# [Work item]
An exact restatement of the data below, with the pictures removed, is the required answer.

# [Data to use]
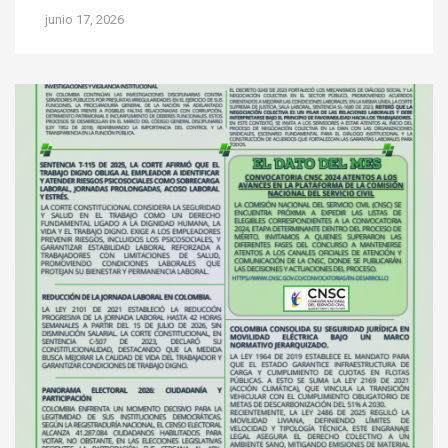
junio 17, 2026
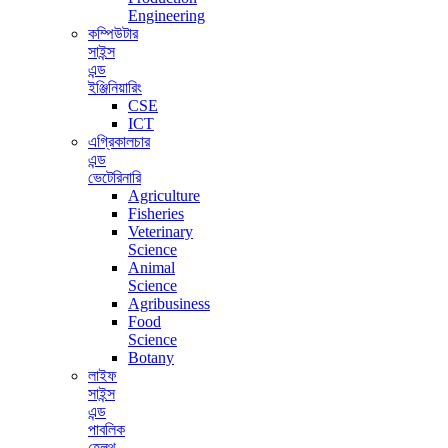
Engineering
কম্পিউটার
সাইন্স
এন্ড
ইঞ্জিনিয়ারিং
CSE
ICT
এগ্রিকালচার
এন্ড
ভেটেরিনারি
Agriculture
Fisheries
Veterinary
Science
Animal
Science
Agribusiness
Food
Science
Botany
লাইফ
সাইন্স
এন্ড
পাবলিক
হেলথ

# [Answer box]
junio 17, 2026
Engineering
কম্পিউটার
সাইন্স
এন্ড
ইঞ্জিনিয়ারিং
CSE
ICT
এগ্রিকালচার
এন্ড
ভেটেরিনারি
Agriculture
Fisheries
Veterinary
Science
Animal
Science
Agribusiness
Food
Science
Botany
লাইফ
সাইন্স
এন্ড
পাবলিক
হেলথ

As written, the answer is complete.